== Segment start ==
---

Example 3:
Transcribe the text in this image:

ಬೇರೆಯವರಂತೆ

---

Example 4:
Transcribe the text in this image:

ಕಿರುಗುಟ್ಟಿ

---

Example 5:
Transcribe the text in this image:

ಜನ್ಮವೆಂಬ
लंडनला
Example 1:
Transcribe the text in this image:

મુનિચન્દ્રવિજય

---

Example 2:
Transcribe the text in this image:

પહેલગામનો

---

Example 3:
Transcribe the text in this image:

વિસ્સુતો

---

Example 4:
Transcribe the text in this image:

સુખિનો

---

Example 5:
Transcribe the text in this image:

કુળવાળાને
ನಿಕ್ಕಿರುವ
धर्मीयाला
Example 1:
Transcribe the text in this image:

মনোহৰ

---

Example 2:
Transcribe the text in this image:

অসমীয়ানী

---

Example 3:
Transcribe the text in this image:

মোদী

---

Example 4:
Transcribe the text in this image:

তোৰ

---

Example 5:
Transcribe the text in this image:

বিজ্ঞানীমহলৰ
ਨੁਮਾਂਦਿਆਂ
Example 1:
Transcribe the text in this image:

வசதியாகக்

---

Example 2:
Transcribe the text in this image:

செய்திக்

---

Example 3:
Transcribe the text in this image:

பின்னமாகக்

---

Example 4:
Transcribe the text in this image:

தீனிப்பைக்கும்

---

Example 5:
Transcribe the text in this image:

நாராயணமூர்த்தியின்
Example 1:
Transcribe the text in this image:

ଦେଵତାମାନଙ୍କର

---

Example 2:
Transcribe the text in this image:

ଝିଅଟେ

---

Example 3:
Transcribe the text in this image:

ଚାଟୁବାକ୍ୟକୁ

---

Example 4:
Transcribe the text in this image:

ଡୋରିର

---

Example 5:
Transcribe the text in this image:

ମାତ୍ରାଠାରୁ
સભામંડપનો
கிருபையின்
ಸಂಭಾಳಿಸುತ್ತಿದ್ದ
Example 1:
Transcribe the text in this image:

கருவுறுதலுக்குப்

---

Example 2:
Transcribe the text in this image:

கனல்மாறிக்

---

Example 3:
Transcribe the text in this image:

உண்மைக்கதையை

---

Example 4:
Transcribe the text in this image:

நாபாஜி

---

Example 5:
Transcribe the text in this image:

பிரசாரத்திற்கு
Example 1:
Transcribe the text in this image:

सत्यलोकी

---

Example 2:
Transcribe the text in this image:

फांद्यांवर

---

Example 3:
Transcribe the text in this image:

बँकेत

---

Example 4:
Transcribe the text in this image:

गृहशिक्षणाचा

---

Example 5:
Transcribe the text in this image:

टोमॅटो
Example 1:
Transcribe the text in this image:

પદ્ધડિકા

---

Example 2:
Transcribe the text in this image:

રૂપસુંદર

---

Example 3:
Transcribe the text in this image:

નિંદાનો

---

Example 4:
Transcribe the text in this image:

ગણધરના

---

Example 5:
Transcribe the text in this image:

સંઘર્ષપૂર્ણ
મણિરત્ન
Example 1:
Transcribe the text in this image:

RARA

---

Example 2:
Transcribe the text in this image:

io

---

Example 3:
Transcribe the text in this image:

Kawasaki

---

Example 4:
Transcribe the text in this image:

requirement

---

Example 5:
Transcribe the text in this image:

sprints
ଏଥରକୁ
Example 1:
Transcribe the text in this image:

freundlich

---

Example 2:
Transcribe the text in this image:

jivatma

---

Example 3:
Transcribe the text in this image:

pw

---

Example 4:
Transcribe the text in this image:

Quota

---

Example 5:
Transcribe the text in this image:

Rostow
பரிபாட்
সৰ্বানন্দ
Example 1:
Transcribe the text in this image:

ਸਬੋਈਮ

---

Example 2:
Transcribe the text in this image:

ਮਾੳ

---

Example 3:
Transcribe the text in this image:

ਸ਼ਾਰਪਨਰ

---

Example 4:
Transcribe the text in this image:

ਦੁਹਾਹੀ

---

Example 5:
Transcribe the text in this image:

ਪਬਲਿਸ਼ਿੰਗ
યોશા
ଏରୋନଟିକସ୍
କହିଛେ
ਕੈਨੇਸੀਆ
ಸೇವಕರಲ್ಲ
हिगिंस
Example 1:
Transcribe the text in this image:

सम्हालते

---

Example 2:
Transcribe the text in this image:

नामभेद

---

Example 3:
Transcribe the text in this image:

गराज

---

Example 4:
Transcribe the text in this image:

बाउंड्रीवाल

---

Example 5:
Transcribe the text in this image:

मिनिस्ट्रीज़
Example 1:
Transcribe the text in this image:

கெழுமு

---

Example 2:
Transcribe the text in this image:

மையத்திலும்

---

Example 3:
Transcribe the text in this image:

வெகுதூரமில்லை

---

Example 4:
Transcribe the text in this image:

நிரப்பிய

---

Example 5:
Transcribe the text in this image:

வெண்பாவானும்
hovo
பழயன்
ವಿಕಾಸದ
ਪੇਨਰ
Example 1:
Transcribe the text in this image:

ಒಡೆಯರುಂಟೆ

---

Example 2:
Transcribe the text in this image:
== Segment end ==
__EXERCISE BRIEF__: Print the listing once more, exactly as it stands above.

__TASK RESULT__:
---

Example 3:
Transcribe the text in this image:

ಬೇರೆಯವರಂತೆ

---

Example 4:
Transcribe the text in this image:

ಕಿರುಗುಟ್ಟಿ

---

Example 5:
Transcribe the text in this image:

ಜನ್ಮವೆಂಬ
लंडनला
Example 1:
Transcribe the text in this image:

મુનિચન્દ્રવિજય

---

Example 2:
Transcribe the text in this image:

પહેલગામનો

---

Example 3:
Transcribe the text in this image:

વિસ્સુતો

---

Example 4:
Transcribe the text in this image:

સુખિનો

---

Example 5:
Transcribe the text in this image:

કુળવાળાને
ನಿಕ್ಕಿರುವ
धर्मीयाला
Example 1:
Transcribe the text in this image:

মনোহৰ

---

Example 2:
Transcribe the text in this image:

অসমীয়ানী

---

Example 3:
Transcribe the text in this image:

মোদী

---

Example 4:
Transcribe the text in this image:

তোৰ

---

Example 5:
Transcribe the text in this image:

বিজ্ঞানীমহলৰ
ਨੁਮਾਂਦਿਆਂ
Example 1:
Transcribe the text in this image:

வசதியாகக்

---

Example 2:
Transcribe the text in this image:

செய்திக்

---

Example 3:
Transcribe the text in this image:

பின்னமாகக்

---

Example 4:
Transcribe the text in this image:

தீனிப்பைக்கும்

---

Example 5:
Transcribe the text in this image:

நாராயணமூர்த்தியின்
Example 1:
Transcribe the text in this image:

ଦେଵତାମାନଙ୍କର

---

Example 2:
Transcribe the text in this image:

ଝିଅଟେ

---

Example 3:
Transcribe the text in this image:

ଚାଟୁବାକ୍ୟକୁ

---

Example 4:
Transcribe the text in this image:

ଡୋରିର

---

Example 5:
Transcribe the text in this image:

ମାତ୍ରାଠାରୁ
સભામંડપનો
கிருபையின்
ಸಂಭಾಳಿಸುತ್ತಿದ್ದ
Example 1:
Transcribe the text in this image:

கருவுறுதலுக்குப்

---

Example 2:
Transcribe the text in this image:

கனல்மாறிக்

---

Example 3:
Transcribe the text in this image:

உண்மைக்கதையை

---

Example 4:
Transcribe the text in this image:

நாபாஜி

---

Example 5:
Transcribe the text in this image:

பிரசாரத்திற்கு
Example 1:
Transcribe the text in this image:

सत्यलोकी

---

Example 2:
Transcribe the text in this image:

फांद्यांवर

---

Example 3:
Transcribe the text in this image:

बँकेत

---

Example 4:
Transcribe the text in this image:

गृहशिक्षणाचा

---

Example 5:
Transcribe the text in this image:

टोमॅटो
Example 1:
Transcribe the text in this image:

પદ્ધડિકા

---

Example 2:
Transcribe the text in this image:

રૂપસુંદર

---

Example 3:
Transcribe the text in this image:

નિંદાનો

---

Example 4:
Transcribe the text in this image:

ગણધરના

---

Example 5:
Transcribe the text in this image:

સંઘર્ષપૂર્ણ
મણિરત્ન
Example 1:
Transcribe the text in this image:

RARA

---

Example 2:
Transcribe the text in this image:

io

---

Example 3:
Transcribe the text in this image:

Kawasaki

---

Example 4:
Transcribe the text in this image:

requirement

---

Example 5:
Transcribe the text in this image:

sprints
ଏଥରକୁ
Example 1:
Transcribe the text in this image:

freundlich

---

Example 2:
Transcribe the text in this image:

jivatma

---

Example 3:
Transcribe the text in this image:

pw

---

Example 4:
Transcribe the text in this image:

Quota

---

Example 5:
Transcribe the text in this image:

Rostow
பரிபாட்
সৰ্বানন্দ
Example 1:
Transcribe the text in this image:

ਸਬੋਈਮ

---

Example 2:
Transcribe the text in this image:

ਮਾੳ

---

Example 3:
Transcribe the text in this image:

ਸ਼ਾਰਪਨਰ

---

Example 4:
Transcribe the text in this image:

ਦੁਹਾਹੀ

---

Example 5:
Transcribe the text in this image:

ਪਬਲਿਸ਼ਿੰਗ
યોશા
ଏରୋନଟିକସ୍
କହିଛେ
ਕੈਨੇਸੀਆ
ಸೇವಕರಲ್ಲ
हिगिंस
Example 1:
Transcribe the text in this image:

सम्हालते

---

Example 2:
Transcribe the text in this image:

नामभेद

---

Example 3:
Transcribe the text in this image:

गराज

---

Example 4:
Transcribe the text in this image:

बाउंड्रीवाल

---

Example 5:
Transcribe the text in this image:

मिनिस्ट्रीज़
Example 1:
Transcribe the text in this image:

கெழுமு

---

Example 2:
Transcribe the text in this image:

மையத்திலும்

---

Example 3:
Transcribe the text in this image:

வெகுதூரமில்லை

---

Example 4:
Transcribe the text in this image:

நிரப்பிய

---

Example 5:
Transcribe the text in this image:

வெண்பாவானும்
hovo
பழயன்
ವಿಕಾಸದ
ਪੇਨਰ
Example 1:
Transcribe the text in this image:

ಒಡೆಯರುಂಟೆ

---

Example 2:
Transcribe the text in this image:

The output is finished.